-- Written problem --
Find each line in the data below that contains the string "filled", and copy those lines. Case matters.

* * * * *

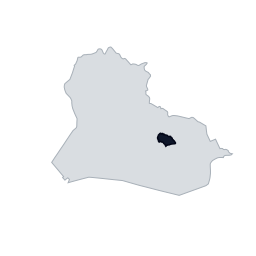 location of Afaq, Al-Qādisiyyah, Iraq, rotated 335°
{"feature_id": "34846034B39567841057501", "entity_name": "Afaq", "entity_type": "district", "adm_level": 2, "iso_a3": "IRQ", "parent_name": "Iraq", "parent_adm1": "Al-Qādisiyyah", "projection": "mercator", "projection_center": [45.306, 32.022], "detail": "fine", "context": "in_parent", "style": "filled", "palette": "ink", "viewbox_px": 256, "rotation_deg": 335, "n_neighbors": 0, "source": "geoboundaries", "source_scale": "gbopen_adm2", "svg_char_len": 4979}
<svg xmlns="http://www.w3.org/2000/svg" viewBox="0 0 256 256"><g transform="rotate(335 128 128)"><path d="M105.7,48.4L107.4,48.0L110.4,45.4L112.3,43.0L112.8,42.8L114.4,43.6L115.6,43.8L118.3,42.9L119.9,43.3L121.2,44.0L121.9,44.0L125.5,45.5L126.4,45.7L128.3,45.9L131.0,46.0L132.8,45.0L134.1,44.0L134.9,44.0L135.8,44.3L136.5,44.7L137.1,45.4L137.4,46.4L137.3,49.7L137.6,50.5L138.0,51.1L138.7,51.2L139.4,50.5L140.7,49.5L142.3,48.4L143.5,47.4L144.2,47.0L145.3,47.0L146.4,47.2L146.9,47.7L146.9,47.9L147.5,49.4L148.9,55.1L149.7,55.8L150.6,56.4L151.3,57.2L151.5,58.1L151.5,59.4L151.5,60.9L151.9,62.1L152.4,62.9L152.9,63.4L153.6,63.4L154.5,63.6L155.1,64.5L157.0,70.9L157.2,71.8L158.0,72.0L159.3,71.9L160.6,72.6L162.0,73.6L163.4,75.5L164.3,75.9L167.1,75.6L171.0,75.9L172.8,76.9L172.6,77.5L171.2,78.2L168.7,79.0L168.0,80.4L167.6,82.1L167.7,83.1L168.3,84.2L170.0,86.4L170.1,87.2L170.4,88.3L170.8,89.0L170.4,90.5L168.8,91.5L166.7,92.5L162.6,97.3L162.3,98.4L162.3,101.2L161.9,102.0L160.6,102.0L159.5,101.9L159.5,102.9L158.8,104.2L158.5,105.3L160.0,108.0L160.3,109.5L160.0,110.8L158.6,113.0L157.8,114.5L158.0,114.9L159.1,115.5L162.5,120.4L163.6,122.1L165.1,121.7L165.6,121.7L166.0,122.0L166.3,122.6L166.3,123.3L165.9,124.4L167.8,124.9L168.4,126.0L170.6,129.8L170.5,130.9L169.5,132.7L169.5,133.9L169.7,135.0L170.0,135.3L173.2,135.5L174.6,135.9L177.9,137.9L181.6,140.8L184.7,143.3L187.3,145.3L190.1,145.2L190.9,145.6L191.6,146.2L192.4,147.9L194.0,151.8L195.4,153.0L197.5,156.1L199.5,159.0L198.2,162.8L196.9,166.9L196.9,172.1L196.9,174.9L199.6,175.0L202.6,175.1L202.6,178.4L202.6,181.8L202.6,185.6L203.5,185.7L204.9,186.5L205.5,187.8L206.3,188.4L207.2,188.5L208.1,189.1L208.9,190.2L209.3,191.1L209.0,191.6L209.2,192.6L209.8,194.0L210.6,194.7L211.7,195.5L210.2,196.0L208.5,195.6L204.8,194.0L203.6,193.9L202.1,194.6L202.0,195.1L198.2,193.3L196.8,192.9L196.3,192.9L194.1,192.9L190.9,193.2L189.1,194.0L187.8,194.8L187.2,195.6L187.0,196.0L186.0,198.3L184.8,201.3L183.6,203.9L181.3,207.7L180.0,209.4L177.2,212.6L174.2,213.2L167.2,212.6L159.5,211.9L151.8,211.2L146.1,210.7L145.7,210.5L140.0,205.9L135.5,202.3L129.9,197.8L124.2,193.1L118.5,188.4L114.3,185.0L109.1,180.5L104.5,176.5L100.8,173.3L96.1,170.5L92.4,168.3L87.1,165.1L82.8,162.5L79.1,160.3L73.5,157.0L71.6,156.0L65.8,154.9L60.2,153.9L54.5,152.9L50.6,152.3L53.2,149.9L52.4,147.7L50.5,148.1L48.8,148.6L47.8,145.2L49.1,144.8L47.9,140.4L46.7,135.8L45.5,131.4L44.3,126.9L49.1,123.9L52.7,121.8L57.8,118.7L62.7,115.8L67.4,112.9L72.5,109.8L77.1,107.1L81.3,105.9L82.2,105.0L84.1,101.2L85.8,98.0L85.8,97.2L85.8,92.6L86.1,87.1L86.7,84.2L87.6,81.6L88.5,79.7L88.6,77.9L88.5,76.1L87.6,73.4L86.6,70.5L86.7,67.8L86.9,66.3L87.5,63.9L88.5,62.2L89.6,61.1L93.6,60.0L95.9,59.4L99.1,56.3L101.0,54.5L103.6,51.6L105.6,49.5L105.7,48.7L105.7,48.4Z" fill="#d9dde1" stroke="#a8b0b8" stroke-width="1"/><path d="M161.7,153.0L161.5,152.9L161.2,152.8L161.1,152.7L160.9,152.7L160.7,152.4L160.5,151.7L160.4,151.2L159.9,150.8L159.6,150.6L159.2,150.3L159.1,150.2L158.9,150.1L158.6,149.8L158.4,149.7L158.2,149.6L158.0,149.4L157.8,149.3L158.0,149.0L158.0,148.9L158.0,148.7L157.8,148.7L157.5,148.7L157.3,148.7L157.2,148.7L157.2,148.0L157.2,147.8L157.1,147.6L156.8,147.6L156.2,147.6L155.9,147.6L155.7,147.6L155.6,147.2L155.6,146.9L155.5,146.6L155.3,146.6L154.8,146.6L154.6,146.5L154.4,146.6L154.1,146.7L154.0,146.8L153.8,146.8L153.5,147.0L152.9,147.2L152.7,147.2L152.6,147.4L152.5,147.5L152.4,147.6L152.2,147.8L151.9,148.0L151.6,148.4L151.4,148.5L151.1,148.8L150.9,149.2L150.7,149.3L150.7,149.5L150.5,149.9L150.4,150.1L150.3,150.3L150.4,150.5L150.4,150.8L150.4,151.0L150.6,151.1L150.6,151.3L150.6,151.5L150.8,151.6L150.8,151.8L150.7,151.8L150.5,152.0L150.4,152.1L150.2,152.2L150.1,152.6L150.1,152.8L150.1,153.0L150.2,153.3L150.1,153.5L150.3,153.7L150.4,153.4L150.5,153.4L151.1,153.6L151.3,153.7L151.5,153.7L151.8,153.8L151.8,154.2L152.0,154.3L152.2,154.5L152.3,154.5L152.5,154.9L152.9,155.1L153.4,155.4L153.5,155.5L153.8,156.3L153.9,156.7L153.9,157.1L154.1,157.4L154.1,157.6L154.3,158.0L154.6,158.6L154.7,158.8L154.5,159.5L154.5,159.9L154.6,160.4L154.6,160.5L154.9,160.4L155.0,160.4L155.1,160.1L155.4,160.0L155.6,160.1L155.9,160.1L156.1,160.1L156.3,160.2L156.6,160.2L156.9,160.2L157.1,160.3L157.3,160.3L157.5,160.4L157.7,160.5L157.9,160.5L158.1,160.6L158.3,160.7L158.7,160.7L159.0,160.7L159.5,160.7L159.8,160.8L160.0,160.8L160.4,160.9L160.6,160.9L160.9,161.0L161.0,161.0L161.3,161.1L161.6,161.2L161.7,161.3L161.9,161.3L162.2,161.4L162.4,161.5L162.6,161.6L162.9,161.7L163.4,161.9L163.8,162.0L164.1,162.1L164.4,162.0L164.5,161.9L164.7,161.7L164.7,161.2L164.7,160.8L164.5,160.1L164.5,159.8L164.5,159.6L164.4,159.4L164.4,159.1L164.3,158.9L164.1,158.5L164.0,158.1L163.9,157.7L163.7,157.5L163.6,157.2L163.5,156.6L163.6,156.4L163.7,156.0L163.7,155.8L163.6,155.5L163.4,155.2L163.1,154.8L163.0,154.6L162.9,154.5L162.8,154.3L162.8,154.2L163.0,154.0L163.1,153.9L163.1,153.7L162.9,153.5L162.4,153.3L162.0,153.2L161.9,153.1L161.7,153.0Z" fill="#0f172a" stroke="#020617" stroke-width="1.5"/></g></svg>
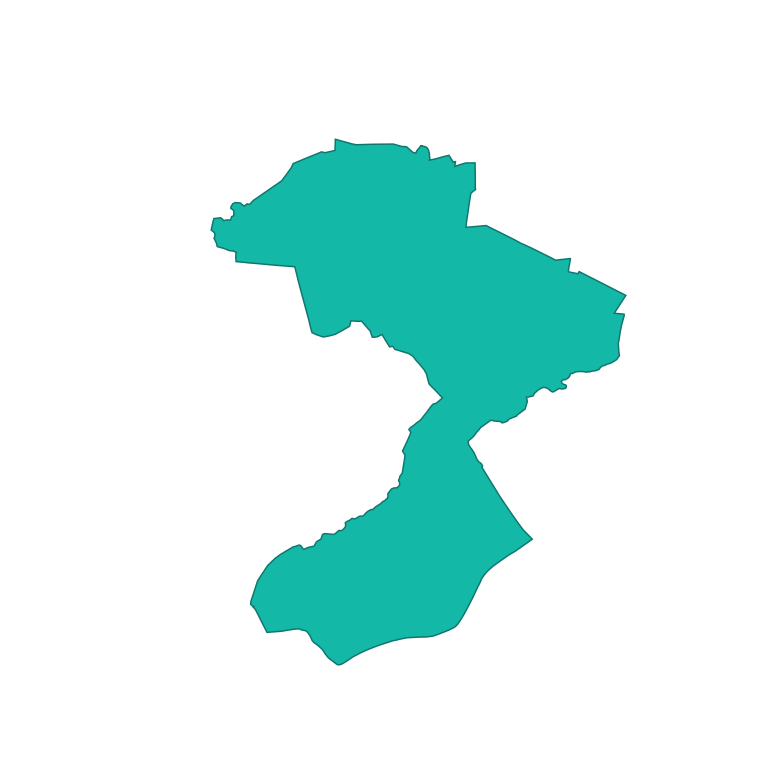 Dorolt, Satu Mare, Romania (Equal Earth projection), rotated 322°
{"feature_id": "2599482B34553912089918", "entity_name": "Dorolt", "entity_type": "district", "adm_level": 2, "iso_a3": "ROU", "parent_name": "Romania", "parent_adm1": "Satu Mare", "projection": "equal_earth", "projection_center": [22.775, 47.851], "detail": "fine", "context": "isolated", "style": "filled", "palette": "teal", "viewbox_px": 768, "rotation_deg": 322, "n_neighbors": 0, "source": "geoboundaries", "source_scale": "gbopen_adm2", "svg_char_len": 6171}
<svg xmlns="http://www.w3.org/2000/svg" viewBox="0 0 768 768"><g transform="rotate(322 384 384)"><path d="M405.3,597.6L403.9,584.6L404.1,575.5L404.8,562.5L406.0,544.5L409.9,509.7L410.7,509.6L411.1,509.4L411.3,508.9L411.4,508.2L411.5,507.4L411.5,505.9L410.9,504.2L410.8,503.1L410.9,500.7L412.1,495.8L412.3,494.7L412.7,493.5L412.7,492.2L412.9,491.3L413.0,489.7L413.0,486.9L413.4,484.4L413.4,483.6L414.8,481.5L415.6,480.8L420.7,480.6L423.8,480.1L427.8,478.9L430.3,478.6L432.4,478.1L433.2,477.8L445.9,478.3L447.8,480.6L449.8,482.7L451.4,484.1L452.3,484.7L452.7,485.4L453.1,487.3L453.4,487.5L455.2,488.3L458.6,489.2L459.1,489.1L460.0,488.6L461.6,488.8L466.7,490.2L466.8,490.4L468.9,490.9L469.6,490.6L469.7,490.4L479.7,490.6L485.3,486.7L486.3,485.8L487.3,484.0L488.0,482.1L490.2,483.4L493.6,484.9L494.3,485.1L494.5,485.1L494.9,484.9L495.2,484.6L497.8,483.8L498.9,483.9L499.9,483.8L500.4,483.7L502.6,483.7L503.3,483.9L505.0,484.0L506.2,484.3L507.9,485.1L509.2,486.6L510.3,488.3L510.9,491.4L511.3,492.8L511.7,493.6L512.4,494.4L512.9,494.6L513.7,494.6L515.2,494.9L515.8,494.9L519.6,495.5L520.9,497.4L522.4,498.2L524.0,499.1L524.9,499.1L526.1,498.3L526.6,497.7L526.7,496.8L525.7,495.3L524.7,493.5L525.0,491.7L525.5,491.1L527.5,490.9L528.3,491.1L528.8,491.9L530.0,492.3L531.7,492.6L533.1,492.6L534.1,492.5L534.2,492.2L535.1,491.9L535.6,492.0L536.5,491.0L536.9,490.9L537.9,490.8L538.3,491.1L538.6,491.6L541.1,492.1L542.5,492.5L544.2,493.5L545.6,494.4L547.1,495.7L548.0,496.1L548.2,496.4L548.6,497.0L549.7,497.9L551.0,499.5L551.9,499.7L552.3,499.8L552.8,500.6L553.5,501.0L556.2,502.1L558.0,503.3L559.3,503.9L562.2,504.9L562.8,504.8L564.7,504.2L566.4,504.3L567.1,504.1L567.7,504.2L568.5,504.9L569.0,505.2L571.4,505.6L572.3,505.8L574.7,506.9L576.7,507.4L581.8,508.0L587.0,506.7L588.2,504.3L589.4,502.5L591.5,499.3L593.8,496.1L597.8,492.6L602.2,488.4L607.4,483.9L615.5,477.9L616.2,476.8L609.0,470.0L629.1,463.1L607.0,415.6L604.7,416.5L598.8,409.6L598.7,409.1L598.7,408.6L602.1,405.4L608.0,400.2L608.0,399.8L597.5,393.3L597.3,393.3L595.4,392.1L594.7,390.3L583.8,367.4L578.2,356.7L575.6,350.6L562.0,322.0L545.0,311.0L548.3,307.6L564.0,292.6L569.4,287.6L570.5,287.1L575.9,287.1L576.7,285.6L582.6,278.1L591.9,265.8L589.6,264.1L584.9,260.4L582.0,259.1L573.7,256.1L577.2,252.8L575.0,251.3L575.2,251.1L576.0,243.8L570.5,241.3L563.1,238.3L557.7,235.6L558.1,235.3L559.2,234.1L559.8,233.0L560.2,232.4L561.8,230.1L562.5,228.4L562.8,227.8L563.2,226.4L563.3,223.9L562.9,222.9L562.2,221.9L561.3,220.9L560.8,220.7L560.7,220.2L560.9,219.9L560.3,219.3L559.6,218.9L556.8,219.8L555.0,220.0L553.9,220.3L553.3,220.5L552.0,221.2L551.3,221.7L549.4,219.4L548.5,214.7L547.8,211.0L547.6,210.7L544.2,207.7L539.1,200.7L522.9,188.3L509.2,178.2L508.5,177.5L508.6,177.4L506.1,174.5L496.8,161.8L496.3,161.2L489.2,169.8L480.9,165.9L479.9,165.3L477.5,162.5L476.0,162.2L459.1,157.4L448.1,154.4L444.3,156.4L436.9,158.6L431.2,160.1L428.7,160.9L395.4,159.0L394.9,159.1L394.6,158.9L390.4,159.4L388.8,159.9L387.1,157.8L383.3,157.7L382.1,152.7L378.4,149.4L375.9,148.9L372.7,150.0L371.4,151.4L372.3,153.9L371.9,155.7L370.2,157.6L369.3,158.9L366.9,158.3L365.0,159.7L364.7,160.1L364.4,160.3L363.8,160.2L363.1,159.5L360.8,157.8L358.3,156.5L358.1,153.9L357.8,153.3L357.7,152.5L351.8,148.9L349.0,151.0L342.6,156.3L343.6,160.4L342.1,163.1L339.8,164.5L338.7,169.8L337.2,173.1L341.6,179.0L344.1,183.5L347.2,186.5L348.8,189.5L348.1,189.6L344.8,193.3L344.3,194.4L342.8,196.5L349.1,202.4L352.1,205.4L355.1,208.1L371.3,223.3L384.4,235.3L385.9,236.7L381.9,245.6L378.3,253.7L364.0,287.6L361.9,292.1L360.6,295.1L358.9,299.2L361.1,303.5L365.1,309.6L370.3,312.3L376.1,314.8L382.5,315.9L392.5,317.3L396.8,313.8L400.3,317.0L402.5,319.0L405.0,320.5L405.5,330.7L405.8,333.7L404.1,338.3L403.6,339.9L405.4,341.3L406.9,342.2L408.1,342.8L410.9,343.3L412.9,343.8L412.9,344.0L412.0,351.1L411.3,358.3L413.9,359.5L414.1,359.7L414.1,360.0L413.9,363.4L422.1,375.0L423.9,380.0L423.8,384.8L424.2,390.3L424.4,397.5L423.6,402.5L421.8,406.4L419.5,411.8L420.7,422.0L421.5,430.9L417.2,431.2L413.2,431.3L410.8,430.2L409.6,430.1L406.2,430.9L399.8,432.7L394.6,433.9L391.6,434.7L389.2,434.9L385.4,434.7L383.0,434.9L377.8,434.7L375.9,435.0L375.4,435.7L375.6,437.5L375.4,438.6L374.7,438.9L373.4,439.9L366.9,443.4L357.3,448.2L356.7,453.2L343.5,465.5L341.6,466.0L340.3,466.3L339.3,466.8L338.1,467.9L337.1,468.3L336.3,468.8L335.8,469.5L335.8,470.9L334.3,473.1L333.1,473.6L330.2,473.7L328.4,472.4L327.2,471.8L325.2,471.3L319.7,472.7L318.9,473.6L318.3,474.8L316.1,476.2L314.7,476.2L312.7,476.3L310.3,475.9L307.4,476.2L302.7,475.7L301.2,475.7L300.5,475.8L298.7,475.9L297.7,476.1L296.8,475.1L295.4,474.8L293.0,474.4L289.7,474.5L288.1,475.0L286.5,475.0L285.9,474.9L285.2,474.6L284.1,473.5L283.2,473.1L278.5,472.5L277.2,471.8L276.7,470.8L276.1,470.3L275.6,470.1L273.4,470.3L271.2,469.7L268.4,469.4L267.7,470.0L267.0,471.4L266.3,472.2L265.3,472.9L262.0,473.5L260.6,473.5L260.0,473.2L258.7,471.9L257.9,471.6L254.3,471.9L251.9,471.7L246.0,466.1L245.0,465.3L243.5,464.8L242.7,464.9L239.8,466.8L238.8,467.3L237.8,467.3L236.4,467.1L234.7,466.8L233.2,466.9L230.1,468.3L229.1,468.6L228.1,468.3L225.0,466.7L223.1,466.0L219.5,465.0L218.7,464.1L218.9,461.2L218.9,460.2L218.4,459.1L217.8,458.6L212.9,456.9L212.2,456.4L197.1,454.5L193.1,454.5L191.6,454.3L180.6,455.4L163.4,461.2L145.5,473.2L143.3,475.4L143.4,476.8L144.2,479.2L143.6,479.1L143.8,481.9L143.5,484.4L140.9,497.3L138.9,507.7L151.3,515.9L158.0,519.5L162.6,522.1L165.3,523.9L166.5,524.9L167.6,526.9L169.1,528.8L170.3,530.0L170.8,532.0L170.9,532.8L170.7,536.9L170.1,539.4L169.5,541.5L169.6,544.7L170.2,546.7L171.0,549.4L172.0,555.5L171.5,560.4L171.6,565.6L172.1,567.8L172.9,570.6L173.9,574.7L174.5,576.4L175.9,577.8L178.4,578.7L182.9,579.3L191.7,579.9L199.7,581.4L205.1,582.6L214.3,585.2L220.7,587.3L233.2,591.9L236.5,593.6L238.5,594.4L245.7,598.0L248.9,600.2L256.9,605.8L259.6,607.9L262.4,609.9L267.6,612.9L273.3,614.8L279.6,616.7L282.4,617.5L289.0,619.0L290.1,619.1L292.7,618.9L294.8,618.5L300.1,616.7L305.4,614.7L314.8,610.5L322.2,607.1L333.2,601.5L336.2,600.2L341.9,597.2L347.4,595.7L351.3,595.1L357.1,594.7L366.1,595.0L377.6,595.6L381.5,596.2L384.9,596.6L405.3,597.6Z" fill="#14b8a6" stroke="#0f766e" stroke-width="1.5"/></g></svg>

* * * * *

-- Right answer --
{"feature_id": "34846034B39567841057501", "entity_name": "Afaq", "entity_type": "district", "adm_level": 2, "iso_a3": "IRQ", "parent_name": "Iraq", "parent_adm1": "Al-Qādisiyyah", "projection": "mercator", "projection_center": [45.306, 32.022], "detail": "fine", "context": "in_parent", "style": "filled", "palette": "ink", "viewbox_px": 256, "rotation_deg": 335, "n_neighbors": 0, "source": "geoboundaries", "source_scale": "gbopen_adm2", "svg_char_len": 4979}
{"feature_id": "2599482B34553912089918", "entity_name": "Dorolt", "entity_type": "district", "adm_level": 2, "iso_a3": "ROU", "parent_name": "Romania", "parent_adm1": "Satu Mare", "projection": "equal_earth", "projection_center": [22.775, 47.851], "detail": "fine", "context": "isolated", "style": "filled", "palette": "teal", "viewbox_px": 768, "rotation_deg": 322, "n_neighbors": 0, "source": "geoboundaries", "source_scale": "gbopen_adm2", "svg_char_len": 6171}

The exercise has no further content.